If you need a smaller adjustment, you will need to adjust the cables. Assuming your bow is set up as a shoot through: Hold your lower limb between your legs, take your right hand, put the thumb pad on the right cable, put your fingers on the limb so you can compress the cable towards the limb. As you do this, you will notice the other cable goes slack. With the slack in one cable, you can remove that cable with your left hand and put twists in or take them out. To adjust the other cable you compress the left cable with your left hand and use your right hand to work the slack cable. If you repeat this on all four cables, you have adjusted the draw length. If you untwist the cables, you shorten the draw length, put twists in you lengthen it. When you lengthen the draw length this way your draw weight will increase, shorten, weight will decrease. If your bow is set up with a cable guard, you would need a bow press to adjust your cables.
If you want you can also shorten or lengthen your string to change both draw weight or draw length. To adjust the string you will need a bow press.
Cam timing generally should be even but finger shooters and string walkers might like it out of time to accommodate their crawl.
To check wheel lean, take a small carbon arrow shaft and lay it against the side of the wheel closest to the string groove. Let the shaft run down next to the string. The shaft should run parallel with the string. If it doesn't, adjust the appropriate cable until it does. After you do this, you might have to redo your timing. If you have a cable guard set up, you will need a bow press to adjust the split cables. You might not get the lean completely out with a cable guard.
To set up the bow, here is how I do it:
1) Mount arrow rest of choice so your arrow will sit at the height you want
2) Use a bow square to locate and install your nock set. If shooting a release and your bow is equipped with the larger wheel on top, nock set location should be square to 1/8" high. If you have symmetrical wheels and shoot a release, the nock set should be 1/8" to 1/4" above square. If your shooting fingers, try setting it at 1/4' above square for starters. Fingers is such a hard thing for me as every finger shooter is different in the pressure that each finger exerts.
3) At this point you would adjust your center shot for right and left to you liking.

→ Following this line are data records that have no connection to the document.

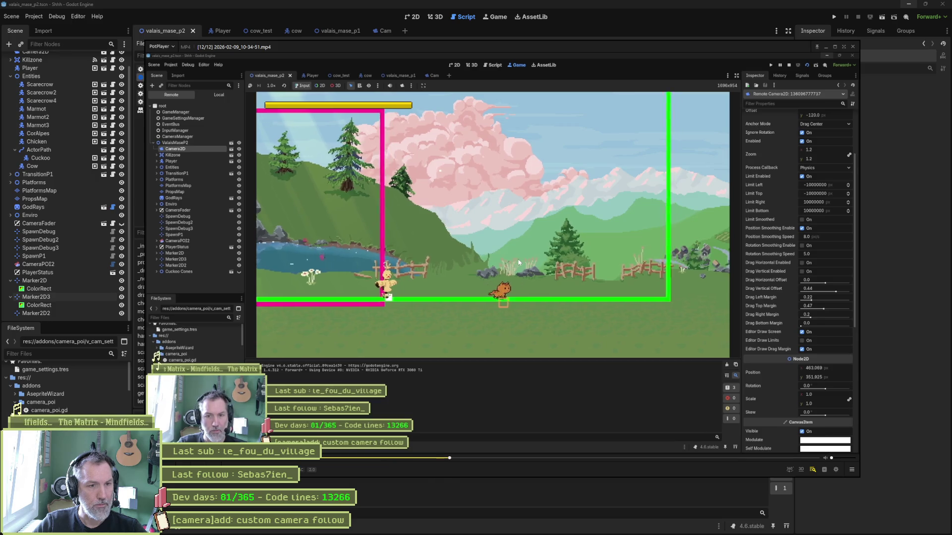
# Step the clip frame by frame around frames 426–427 to find the camera jump, then return to Godot.
pyautogui.press('f')
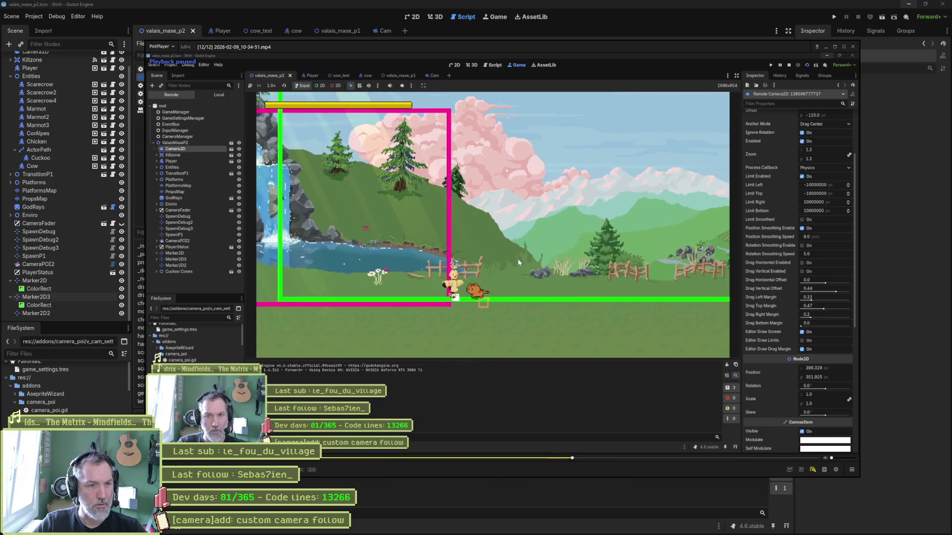
pyautogui.press('f')
pyautogui.press('f')
pyautogui.press('f')
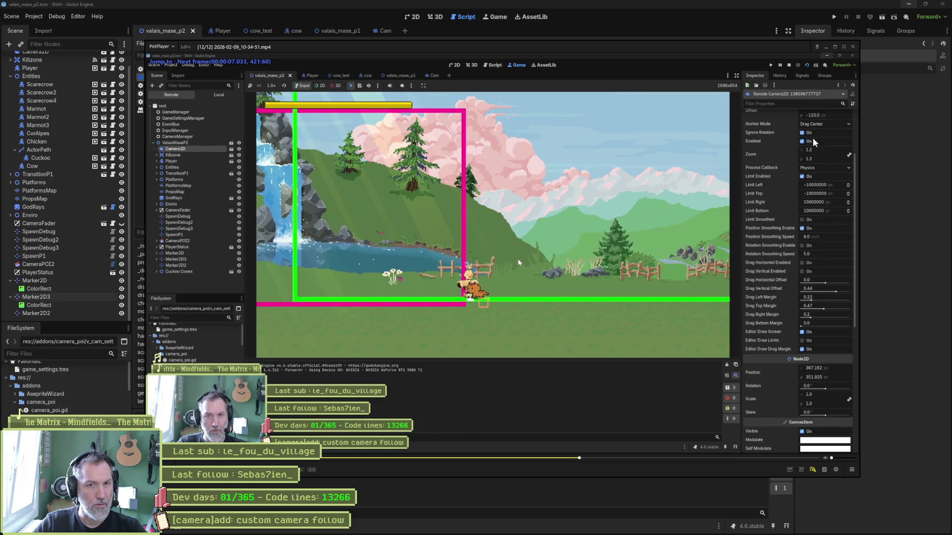
pyautogui.press('f')
pyautogui.press('f')
pyautogui.press('f')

I have attached a picture of wheel rotation. I do this because the bow shoots best when the wheels are positioned when point A is located between point B and C. With this info you can use the modules and string length to manipulate the draw weight bu changing the draw length. I will explain. If you feel you would like to shoot a few more pounds and you have one or more module adjustment that will shorten the draw length, you can put a 1/2" longer string on your bow, move the module to the next shortest position and you have gained about 4-5 pounds yet you draw length is about the same. It works the other way too, if you want to shoot a little less weight. Now that I said that, this is where you need the picture of the wheel rotation. The bow shoots best when point A is between point B and C.


----------



## rsarns (Sep 23, 2008)

Mark,
That is awesome.. thanks!


----------



## w8lon (Jun 2, 2012)

As I live close to Dave's shop stopped by with a couple of Redman bows that I bought. He run me through the full tuning regimen and even swapped out my cams for a shorter draw, very knowledgeable guy on the subtleties of the fine tune.


----------